Disamping itu faktor resiko kehamilan dan persalinan juga berperan dalam diagnosis ini.
Ikterus/hiperbilirubinemia pada bayi. Faktor resiko itu antara lain adalah kehamilan dengan
komplikasi, obat yang diberikan pada ibu selama hamil/persalinan, kehamilan dengan
diabetes millitus, gawat janin malnutrisi intrauterin, infeksi intranatal, dan lain-lain.1
Pemeriksaan Fisik
Metode visual memiliki angka kesalahan yang tinggi, namun masih dapat digunakan
apabila tidak ada alat. Pemeriksaan ini sulit diterapkan pada neonatus kulit berwarna, karena
besarnya bias penilaian. Secara evidence pemeriksaan metode visual tidak direkomendasikan,
namun apabila terdapat keterbatasan alat masih boleh digunakan untuk tujuan skrining dan
bayi dengan skrining positif segera dirujuk untuk diagnostik dan tata laksana lebih lanjut.
1
WHO dalam panduannya menerangkan cara menentukan ikterus secara visual, sebagai
berikut:
Pemeriksaan dilakukan dengan pencahayaan yang cukup (di siang hari dengan cahaya
matahari) karena ikterus bisa terlihat lebih parah bila dilihat dengan pencahayaan
buatan dan bisa tidak terlihat pada pencahayaan yang kurang.

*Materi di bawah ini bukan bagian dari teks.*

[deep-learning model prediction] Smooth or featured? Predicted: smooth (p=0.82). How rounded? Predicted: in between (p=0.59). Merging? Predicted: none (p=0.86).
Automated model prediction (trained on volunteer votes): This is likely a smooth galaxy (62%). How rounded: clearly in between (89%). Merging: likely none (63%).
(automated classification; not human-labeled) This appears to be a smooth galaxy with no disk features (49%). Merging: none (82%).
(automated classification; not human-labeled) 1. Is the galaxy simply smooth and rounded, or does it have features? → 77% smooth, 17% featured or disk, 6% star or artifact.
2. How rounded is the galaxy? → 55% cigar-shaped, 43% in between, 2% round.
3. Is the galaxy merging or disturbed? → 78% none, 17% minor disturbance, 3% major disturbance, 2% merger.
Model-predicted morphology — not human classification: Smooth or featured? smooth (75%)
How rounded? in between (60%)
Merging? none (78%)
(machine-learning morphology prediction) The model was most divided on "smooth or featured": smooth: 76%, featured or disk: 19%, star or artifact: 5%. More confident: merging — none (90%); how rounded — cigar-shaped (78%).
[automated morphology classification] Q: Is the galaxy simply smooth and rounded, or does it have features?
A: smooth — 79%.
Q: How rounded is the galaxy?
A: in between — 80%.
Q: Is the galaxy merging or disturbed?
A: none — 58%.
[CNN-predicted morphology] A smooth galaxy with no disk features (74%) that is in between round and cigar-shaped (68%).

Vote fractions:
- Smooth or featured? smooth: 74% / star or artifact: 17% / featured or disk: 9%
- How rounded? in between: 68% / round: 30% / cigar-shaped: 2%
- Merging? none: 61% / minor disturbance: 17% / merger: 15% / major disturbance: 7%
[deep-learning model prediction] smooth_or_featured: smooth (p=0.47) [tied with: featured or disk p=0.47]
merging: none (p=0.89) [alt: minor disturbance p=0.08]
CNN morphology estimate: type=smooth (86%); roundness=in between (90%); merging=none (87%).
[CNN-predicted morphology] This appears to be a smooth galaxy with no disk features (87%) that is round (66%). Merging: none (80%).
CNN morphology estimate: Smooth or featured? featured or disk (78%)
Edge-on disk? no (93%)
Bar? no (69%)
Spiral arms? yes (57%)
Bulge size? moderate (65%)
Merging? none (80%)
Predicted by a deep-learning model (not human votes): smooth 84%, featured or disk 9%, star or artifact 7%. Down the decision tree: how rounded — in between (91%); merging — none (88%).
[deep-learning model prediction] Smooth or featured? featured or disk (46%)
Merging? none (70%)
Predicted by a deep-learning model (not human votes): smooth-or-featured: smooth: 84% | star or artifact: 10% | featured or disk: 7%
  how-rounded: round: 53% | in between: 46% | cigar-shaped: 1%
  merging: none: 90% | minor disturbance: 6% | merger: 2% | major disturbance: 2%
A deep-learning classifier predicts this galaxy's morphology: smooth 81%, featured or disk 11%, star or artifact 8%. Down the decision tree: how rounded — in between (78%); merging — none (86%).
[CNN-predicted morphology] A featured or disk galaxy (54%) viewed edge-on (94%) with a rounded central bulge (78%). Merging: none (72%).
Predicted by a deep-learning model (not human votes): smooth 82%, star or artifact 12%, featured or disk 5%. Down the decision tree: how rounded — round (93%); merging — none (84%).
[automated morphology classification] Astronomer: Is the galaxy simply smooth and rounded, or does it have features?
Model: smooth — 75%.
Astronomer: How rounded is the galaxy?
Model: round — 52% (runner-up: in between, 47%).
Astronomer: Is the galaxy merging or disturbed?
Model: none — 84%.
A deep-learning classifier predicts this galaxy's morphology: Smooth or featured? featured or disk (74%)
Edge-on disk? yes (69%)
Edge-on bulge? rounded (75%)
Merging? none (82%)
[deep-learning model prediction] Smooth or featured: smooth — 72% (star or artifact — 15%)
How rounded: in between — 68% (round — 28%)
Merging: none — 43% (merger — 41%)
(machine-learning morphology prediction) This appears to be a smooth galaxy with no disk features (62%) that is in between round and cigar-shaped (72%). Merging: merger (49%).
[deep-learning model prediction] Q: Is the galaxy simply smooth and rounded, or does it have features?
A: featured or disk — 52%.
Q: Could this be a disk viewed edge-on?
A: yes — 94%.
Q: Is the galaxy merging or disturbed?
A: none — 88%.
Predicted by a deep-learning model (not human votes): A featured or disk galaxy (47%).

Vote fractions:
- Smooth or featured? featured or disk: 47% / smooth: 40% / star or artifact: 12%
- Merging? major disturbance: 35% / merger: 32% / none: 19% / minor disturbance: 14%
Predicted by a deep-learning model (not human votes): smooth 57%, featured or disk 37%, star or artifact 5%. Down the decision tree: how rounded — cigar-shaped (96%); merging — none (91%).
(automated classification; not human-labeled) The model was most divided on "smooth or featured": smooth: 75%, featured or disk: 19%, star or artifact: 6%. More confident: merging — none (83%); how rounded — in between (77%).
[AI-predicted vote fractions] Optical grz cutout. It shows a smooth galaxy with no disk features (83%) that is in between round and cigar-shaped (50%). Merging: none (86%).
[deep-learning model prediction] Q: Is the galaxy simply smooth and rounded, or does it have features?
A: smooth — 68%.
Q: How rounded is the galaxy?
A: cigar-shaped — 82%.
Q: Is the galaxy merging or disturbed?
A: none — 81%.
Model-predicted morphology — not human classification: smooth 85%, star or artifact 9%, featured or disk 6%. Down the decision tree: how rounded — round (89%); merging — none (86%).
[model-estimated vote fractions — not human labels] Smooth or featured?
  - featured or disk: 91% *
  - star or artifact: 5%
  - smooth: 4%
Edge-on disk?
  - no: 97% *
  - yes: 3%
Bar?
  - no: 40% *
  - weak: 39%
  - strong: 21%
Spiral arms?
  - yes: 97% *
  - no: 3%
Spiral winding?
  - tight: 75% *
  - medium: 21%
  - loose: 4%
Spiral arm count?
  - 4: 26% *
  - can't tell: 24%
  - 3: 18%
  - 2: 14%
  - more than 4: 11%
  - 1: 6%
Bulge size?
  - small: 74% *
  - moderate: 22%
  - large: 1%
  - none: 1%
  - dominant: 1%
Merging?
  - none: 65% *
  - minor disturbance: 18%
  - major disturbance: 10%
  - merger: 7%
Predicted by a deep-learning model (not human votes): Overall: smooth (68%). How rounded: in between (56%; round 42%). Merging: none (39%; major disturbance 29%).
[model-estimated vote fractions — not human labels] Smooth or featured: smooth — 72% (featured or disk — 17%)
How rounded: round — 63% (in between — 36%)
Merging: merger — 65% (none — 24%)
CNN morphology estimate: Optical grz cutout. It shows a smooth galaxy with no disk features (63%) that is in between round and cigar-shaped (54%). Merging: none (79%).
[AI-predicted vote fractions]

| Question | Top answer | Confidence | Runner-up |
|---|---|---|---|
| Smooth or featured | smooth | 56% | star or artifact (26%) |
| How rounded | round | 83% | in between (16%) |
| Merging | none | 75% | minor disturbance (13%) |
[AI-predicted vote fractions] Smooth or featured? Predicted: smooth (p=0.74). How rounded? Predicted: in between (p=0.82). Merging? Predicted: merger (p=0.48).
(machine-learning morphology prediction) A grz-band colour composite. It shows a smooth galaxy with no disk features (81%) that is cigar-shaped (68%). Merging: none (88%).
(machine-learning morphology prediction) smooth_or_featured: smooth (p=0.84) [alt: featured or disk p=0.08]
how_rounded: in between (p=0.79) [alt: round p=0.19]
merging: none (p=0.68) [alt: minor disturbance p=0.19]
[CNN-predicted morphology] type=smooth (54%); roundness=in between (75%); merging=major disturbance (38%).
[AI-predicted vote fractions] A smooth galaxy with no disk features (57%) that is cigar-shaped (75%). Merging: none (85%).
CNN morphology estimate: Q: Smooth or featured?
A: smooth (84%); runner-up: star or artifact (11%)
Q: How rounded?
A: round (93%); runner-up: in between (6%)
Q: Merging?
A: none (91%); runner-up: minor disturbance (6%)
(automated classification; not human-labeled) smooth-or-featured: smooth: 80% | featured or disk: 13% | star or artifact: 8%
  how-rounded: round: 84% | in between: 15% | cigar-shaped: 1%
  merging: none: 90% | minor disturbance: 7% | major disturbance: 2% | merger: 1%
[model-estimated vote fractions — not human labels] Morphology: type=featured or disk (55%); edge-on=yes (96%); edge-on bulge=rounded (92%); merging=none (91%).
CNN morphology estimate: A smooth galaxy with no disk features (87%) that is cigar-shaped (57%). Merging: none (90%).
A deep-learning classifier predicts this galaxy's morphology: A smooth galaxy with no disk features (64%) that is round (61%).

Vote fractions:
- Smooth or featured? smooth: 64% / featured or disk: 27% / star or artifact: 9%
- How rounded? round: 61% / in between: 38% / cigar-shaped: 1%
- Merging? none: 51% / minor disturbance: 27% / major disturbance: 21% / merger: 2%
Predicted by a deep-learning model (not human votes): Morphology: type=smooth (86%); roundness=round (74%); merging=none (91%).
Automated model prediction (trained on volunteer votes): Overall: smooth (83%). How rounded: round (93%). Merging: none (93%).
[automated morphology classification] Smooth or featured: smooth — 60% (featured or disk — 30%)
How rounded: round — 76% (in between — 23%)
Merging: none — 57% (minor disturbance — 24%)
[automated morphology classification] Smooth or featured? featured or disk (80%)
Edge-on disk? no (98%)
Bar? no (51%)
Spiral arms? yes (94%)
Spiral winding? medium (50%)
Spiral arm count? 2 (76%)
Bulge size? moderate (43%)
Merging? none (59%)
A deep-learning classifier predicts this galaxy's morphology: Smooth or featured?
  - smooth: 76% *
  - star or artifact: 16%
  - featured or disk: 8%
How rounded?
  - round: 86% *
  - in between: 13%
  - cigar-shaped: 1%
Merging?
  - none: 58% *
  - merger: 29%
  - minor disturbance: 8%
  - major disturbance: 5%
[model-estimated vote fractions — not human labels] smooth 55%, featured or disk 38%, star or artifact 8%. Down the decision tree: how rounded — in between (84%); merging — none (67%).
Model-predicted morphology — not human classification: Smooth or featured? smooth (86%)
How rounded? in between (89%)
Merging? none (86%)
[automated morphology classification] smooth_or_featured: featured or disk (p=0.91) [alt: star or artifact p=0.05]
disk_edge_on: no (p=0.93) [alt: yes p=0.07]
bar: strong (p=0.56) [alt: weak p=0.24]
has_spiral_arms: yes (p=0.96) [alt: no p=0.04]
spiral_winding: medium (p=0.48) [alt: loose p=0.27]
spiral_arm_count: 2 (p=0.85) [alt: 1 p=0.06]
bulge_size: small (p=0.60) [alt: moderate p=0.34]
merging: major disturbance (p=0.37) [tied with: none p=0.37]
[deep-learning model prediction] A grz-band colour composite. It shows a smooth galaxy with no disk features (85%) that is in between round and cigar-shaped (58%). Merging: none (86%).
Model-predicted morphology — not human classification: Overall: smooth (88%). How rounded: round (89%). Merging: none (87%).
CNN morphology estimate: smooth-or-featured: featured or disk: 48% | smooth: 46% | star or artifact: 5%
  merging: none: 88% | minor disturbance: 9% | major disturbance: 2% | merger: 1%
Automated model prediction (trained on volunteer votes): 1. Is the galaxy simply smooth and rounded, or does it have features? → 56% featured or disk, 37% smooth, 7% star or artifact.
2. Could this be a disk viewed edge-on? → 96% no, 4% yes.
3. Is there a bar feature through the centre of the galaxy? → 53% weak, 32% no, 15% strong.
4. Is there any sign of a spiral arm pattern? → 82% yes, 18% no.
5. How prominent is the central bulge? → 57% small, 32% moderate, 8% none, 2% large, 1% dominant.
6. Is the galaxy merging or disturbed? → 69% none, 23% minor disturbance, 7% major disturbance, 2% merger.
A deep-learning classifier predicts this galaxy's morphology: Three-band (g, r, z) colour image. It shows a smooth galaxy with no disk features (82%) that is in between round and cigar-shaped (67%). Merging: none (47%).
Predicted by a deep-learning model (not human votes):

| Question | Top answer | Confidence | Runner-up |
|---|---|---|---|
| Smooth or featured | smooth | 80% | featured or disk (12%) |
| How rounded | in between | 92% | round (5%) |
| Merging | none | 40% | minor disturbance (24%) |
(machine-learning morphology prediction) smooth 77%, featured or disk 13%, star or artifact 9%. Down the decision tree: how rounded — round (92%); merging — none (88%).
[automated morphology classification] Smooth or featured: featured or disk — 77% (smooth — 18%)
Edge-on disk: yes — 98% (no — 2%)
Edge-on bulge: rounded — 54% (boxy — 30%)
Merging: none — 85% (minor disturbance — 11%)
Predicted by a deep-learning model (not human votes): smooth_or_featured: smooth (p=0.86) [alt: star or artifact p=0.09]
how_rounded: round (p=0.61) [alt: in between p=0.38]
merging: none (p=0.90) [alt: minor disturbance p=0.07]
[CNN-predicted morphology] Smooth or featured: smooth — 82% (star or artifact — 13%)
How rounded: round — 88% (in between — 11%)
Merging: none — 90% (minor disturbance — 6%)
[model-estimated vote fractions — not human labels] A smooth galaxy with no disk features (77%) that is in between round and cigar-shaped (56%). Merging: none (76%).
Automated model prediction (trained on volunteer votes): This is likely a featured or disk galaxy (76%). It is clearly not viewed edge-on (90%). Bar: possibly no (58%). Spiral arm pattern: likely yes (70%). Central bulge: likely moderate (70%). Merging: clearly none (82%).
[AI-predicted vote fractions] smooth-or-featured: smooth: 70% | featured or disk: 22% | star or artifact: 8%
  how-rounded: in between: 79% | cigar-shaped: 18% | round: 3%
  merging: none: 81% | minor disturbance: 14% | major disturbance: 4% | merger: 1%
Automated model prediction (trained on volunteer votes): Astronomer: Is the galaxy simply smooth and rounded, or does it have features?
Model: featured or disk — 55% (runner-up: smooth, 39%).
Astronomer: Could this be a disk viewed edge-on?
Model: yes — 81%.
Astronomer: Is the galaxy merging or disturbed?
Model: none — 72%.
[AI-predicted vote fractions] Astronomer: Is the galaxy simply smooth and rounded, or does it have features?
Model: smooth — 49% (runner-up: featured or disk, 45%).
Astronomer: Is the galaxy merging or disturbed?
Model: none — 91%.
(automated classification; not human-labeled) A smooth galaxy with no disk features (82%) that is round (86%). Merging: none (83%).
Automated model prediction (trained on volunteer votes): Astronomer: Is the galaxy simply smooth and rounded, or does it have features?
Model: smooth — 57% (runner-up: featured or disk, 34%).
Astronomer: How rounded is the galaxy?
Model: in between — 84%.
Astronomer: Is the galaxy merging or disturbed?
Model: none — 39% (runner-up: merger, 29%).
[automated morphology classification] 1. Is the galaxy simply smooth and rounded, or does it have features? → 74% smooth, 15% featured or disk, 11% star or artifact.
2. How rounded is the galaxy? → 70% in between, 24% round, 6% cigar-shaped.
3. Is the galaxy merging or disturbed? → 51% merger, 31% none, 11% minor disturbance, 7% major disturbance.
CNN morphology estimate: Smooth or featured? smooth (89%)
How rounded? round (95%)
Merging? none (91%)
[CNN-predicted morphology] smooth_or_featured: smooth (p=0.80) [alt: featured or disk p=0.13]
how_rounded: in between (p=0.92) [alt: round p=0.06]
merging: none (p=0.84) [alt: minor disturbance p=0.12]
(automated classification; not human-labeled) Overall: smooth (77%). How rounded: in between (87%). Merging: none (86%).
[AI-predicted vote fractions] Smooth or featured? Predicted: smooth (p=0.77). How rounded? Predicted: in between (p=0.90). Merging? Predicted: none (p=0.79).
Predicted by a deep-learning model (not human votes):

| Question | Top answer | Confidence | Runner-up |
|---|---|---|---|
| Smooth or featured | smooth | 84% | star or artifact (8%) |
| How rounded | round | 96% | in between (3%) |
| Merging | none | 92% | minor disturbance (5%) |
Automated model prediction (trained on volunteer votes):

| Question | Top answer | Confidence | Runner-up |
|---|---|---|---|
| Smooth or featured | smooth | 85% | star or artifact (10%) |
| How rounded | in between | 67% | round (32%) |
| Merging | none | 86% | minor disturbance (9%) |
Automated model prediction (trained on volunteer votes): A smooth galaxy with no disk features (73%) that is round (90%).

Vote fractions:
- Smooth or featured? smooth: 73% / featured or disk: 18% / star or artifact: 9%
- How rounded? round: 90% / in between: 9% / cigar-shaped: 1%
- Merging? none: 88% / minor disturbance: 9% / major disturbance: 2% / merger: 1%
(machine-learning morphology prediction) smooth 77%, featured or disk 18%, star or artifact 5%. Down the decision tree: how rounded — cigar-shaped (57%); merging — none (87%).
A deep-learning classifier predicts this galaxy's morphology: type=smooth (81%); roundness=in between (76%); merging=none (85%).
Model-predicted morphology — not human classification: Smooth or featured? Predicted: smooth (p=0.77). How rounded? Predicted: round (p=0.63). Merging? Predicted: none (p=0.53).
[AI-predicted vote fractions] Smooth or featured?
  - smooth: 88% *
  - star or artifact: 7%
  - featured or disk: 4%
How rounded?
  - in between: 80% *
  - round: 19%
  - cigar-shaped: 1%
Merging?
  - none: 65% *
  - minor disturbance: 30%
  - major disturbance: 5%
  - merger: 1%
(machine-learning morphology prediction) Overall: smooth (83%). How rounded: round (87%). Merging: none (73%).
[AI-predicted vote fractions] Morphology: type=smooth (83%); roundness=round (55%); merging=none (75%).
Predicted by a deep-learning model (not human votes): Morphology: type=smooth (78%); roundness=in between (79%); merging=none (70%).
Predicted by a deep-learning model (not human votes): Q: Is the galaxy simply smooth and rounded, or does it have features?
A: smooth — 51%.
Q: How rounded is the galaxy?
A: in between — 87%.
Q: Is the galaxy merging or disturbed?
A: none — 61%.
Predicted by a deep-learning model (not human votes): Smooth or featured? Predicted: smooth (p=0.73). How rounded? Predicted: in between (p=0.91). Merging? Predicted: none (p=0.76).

Tekan kulit bayi dengan lembut dengan jari untuk mengetahui warna di bawah kulit
dan jaringan subkutan.
Tentukan keparahan ikterus berdasarkan umur bayi dan bagian tubuh yang tampak
kuning.
Pemeriksaan Penunjang1
Pengukuran bilirubin diindikasikan jika:
ikterus pada usia kurang dari 24 jam
ikterus tampaknya signifikan pada pemeriksaan klinis.
Pemeriksaan lebih lanjut, selain bilirubin serum total, yang mungkin dibutuhkan (usia
<3 minggu:
Bilirubin direk.
Hitung darah lengkap, hitung retikulosit, dan apusan untuk morfologi darah
tepi.
Golongan darah dan tes antibodi direk (direct antibody test, DAT atau tes
Coombs).
Konsentrasi G6PD (glucose-6-phosphate dehydrogenase).
Albumin serum.
Urinalisis untuk mengetahui zat pereduksi (galaktosemia). Namun demikian,
pada sebagian besar bayi penyebabnya tidak teridentifikasi.
Working Diagnosis
1. Ikterus Fisiologis (Ikterus Neonatorum)2
Ikterus neonatorum adalah keadaan ikterus yang terjadi pada bayi baru lahir. Ikterus
adalah pewarnaan kuning dikulit, konjungtiva, dan mukosa yang terjadi karena meningkatnya
2
kadar bilirubiin. Pada lingkungan normal, kadar bilirubin dalam serum tali pusat yang
bereaksi-indirek adalah 1-3 mg/dL dan naik dengan kecepatan kurang dari 5 mg/24 jam;
dengan demikian, ikterus dapat dilihat pada hari ke-2 sampai ke-3, biasanya berpuncak antara
hari ke-2 dan ke-4 dengan kadar 5-6 mg/dL dan menurun sampai dibawah 2 mg/dL antara
umur hari ke-5 dan ke-7. Ikterus yang disertai dengan perubahan-perubahan ini disebut
“fisiologis” dan diduga akibat kenaikan produksi bilirubin pasca pemecahan sel darah merah
janin dikombinasi dengan keterbatasan sementara konjugasi bilirubin oleh hati.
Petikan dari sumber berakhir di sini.